▶ CONSIGNE
Répondez brièvement à chaque question d'après l'article sur l'hôtel abandonné.
(a) Sur quelle côte de la Nouvelle-Écosse se trouvent les villages de pêche mentionnés ?
(b) Depuis combien d'années l'Aspotogan Sea Spa était-il abandonné ?
(c) Qui a fait la toute première présentation du projet d'hôtel et spa ?

▶ SECTION DU DOCUMENT
####################

NOUVELLES
29/01/2016 11:12 EST | Actualisé 29/01/2017 00:12 EST

Un luxueux hôtel abandonné et jamais utilisé est rasé en Nouvelle-Écosse

HALIFAX — Ce devait être un lieu de grand luxe au milieu des charmants villages de pêche qui décorent la côte sud de la Nouvelle-Écosse.

L'Aspotogan Sea Spa siège plutôt abandonné depuis 20 ans sur une falaise à l'ouest de Halifax, sa façade décrépite lui ayant valu la réputation d'être l'un des endroits les plus terrifiants du Canada jusqu'à ce que le dernier de ses murs ne tombe le mois dernier.

Allen Webber, politicien municipal local de longue date, se souvient d'avoir écouté avec excitation et scepticisme la toute première présentation du projet d'hôtel et spa faite par un médecin allemand, au début des années 1990, alors qu'il était conseiller de Chester.

####################

▶ ENREGISTREMENTS FOURNIS

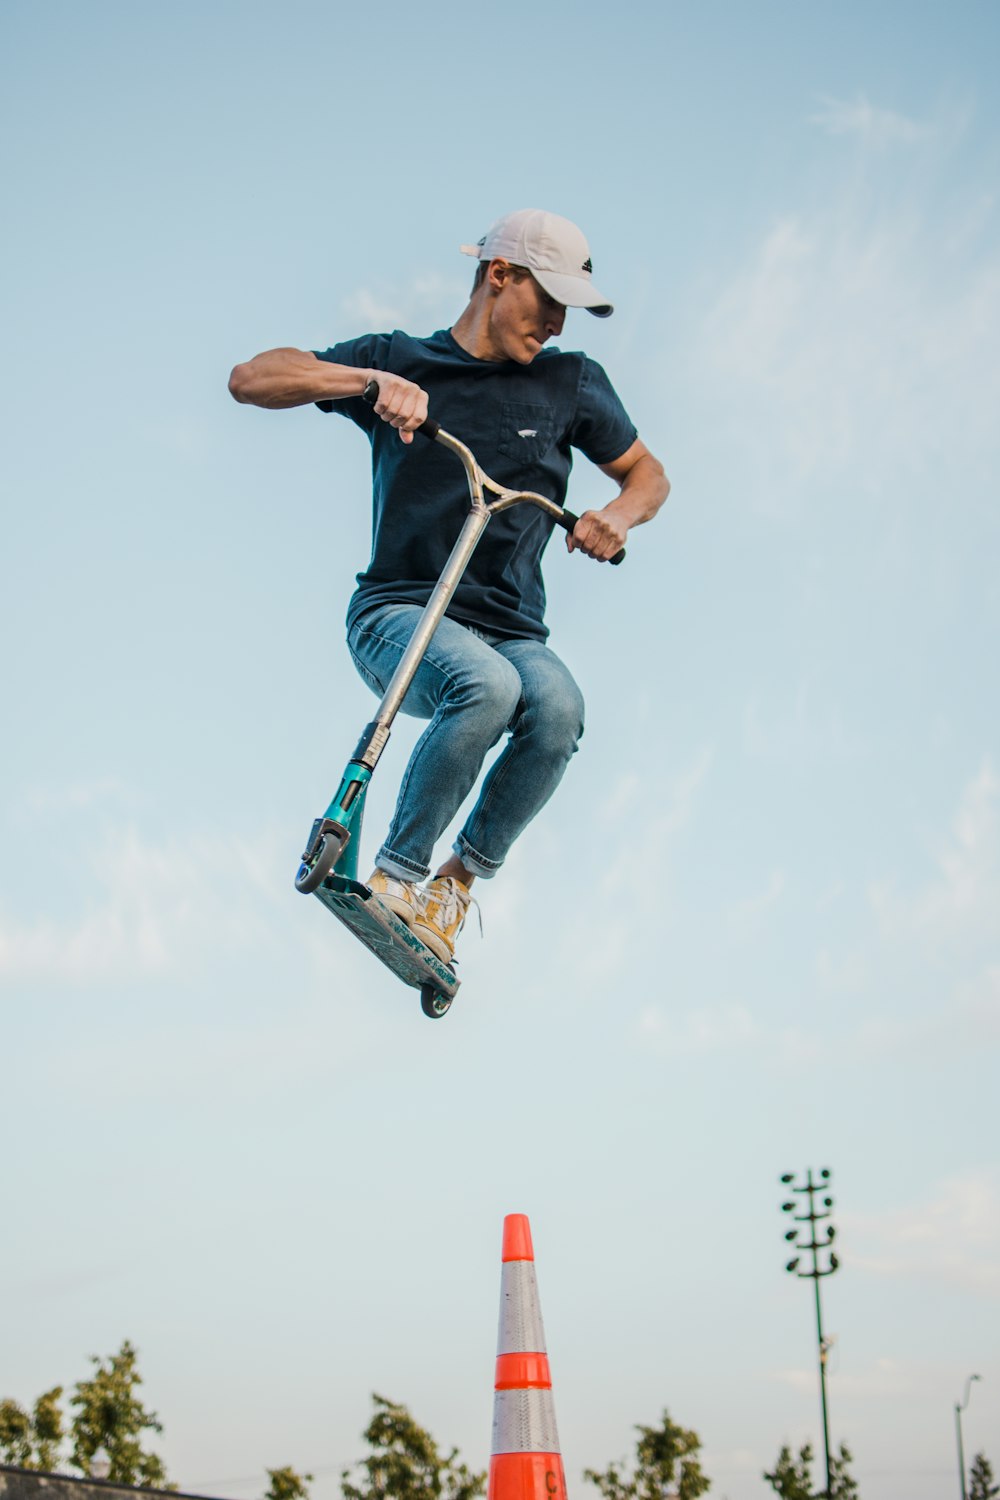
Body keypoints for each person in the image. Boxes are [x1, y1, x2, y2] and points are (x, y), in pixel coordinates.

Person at [228, 208, 669, 963]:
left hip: (512, 630)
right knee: (487, 688)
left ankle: (450, 888)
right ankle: (396, 876)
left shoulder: (572, 384)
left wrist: (617, 517)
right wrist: (368, 382)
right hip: (398, 614)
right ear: (501, 275)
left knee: (558, 707)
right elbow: (252, 378)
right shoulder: (403, 361)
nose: (560, 325)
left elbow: (647, 475)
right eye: (550, 301)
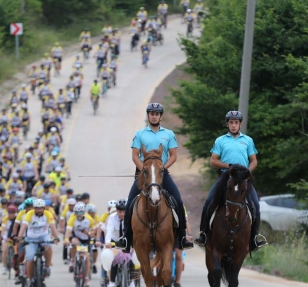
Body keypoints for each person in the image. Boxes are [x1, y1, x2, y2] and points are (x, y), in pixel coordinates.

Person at [114, 103, 194, 251]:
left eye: (157, 114)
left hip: (161, 173)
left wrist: (162, 169)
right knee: (130, 202)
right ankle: (126, 237)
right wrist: (145, 170)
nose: (154, 116)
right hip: (143, 174)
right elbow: (135, 156)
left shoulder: (169, 134)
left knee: (178, 200)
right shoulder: (140, 134)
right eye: (151, 113)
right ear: (148, 115)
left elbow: (173, 155)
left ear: (161, 116)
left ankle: (182, 237)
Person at [194, 110, 268, 251]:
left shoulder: (247, 140)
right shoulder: (220, 140)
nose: (233, 125)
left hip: (243, 178)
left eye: (236, 123)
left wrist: (247, 171)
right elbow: (213, 161)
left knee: (255, 205)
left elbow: (254, 161)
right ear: (227, 124)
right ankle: (203, 234)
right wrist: (228, 166)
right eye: (231, 123)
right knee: (209, 201)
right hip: (225, 177)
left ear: (240, 124)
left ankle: (254, 238)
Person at [18, 199, 59, 287]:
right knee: (30, 258)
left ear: (44, 208)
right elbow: (23, 226)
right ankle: (29, 279)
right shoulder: (30, 214)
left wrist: (56, 237)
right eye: (37, 208)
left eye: (41, 208)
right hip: (31, 238)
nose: (39, 210)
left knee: (48, 246)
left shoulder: (48, 214)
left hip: (44, 236)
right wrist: (20, 237)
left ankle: (47, 266)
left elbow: (52, 226)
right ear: (34, 208)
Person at [103, 199, 135, 287]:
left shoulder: (131, 217)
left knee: (132, 259)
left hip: (127, 240)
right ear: (116, 210)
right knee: (115, 258)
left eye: (124, 212)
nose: (122, 214)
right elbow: (109, 230)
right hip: (115, 240)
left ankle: (131, 281)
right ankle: (112, 282)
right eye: (120, 211)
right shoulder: (112, 217)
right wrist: (107, 242)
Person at [63, 202, 95, 287]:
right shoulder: (72, 218)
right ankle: (73, 259)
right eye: (77, 212)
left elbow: (93, 231)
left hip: (85, 239)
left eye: (81, 212)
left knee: (87, 257)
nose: (79, 214)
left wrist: (89, 233)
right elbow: (68, 230)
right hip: (76, 237)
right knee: (74, 242)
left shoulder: (89, 219)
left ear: (84, 212)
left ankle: (86, 277)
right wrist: (66, 239)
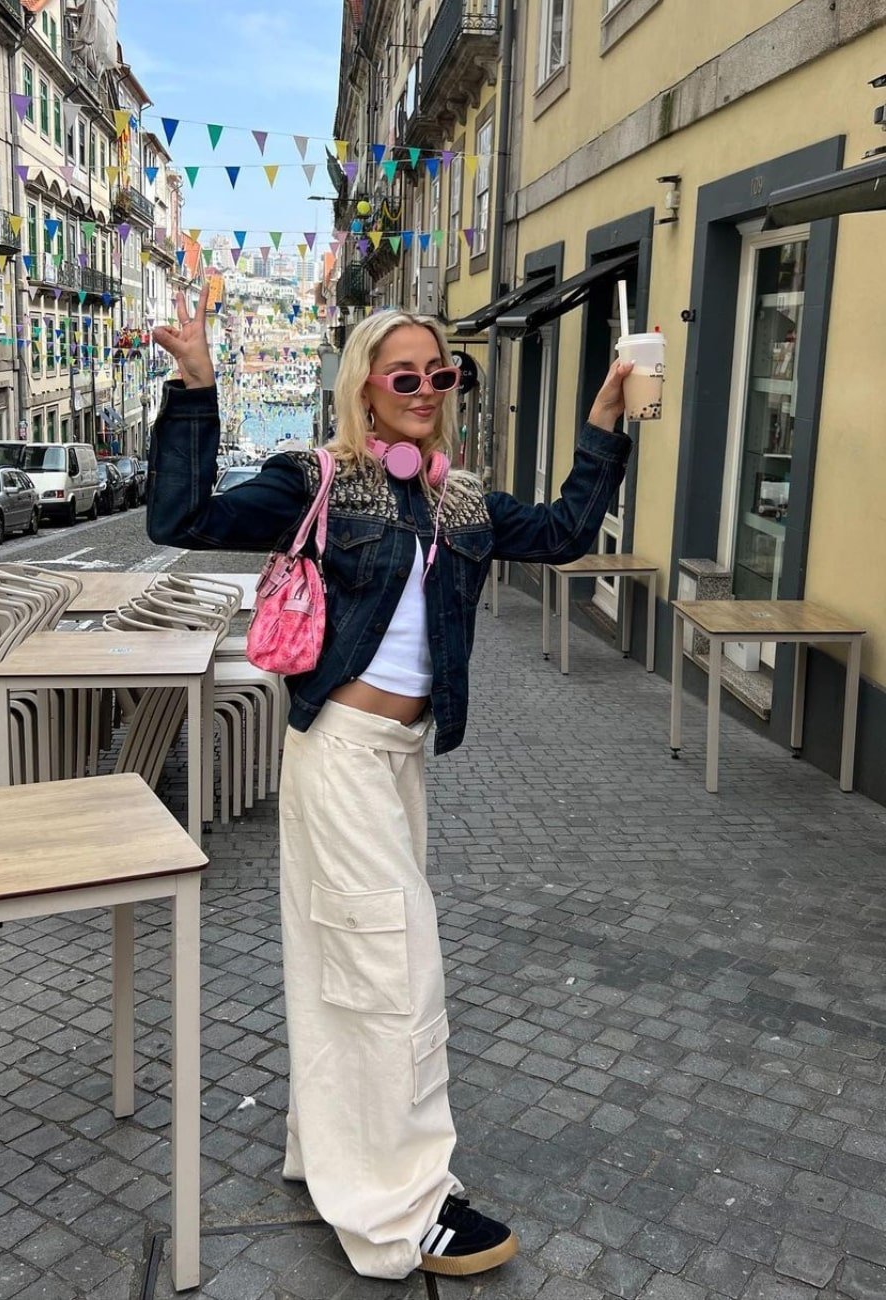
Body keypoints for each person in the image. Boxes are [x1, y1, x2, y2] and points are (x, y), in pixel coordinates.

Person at [147, 293, 634, 1281]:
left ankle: (328, 1153)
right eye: (401, 375)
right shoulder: (318, 480)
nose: (422, 390)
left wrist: (607, 415)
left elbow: (566, 530)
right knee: (395, 973)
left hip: (399, 764)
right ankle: (402, 1208)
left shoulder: (461, 500)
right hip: (338, 754)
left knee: (352, 962)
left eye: (438, 374)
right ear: (365, 386)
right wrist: (196, 388)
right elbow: (181, 515)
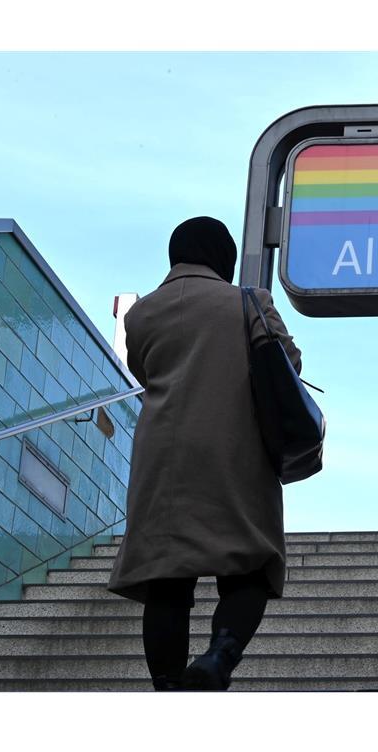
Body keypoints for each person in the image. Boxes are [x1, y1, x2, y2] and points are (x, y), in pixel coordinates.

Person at [107, 216, 302, 691]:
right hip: (235, 453)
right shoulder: (247, 303)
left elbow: (142, 368)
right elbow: (288, 364)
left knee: (167, 580)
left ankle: (168, 685)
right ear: (224, 258)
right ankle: (219, 656)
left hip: (163, 459)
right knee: (251, 566)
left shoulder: (142, 315)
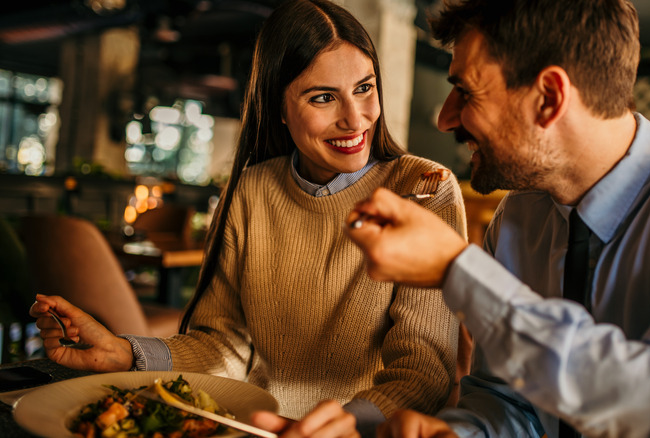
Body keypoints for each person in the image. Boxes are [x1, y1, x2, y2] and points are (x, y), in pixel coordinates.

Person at [30, 0, 467, 436]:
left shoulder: (425, 186)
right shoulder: (251, 189)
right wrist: (124, 352)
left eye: (364, 88)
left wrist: (346, 424)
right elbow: (225, 344)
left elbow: (423, 370)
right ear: (278, 107)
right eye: (322, 97)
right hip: (247, 429)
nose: (355, 119)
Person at [345, 0, 650, 436]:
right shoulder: (518, 216)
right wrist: (460, 434)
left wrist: (458, 272)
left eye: (467, 92)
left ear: (549, 97)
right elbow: (510, 401)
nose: (444, 118)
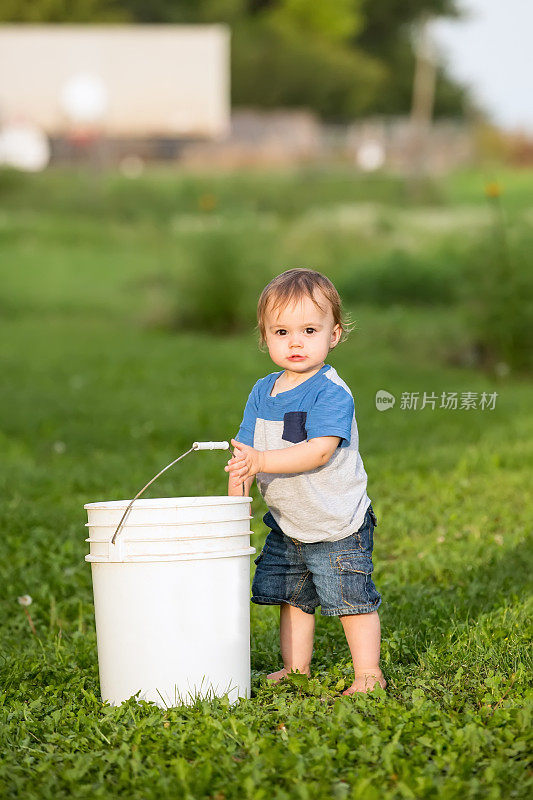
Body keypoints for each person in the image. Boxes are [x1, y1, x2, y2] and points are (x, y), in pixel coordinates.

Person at [225, 268, 386, 695]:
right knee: (293, 597)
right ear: (265, 338)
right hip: (289, 521)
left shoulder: (331, 392)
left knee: (350, 599)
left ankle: (368, 673)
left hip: (336, 522)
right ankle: (296, 667)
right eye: (282, 331)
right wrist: (234, 507)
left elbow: (319, 450)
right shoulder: (262, 391)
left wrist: (262, 459)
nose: (296, 342)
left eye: (309, 330)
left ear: (334, 335)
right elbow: (244, 456)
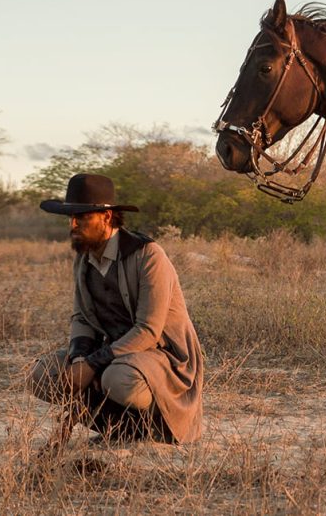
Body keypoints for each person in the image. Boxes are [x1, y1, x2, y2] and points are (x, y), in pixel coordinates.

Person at [29, 173, 203, 449]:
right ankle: (118, 429)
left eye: (82, 217)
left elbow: (148, 330)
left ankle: (151, 429)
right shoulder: (83, 258)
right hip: (111, 355)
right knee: (42, 375)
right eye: (71, 217)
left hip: (164, 358)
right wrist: (78, 359)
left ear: (107, 217)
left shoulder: (148, 255)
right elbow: (81, 318)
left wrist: (91, 366)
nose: (73, 225)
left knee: (120, 380)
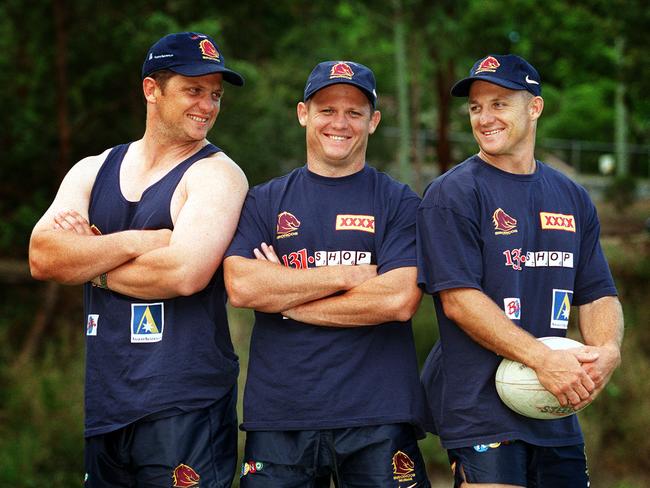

####################

▶ RÉPONSE
(a) La côte sud.
(b) Depuis 20 ans.
(c) Un médecin allemand.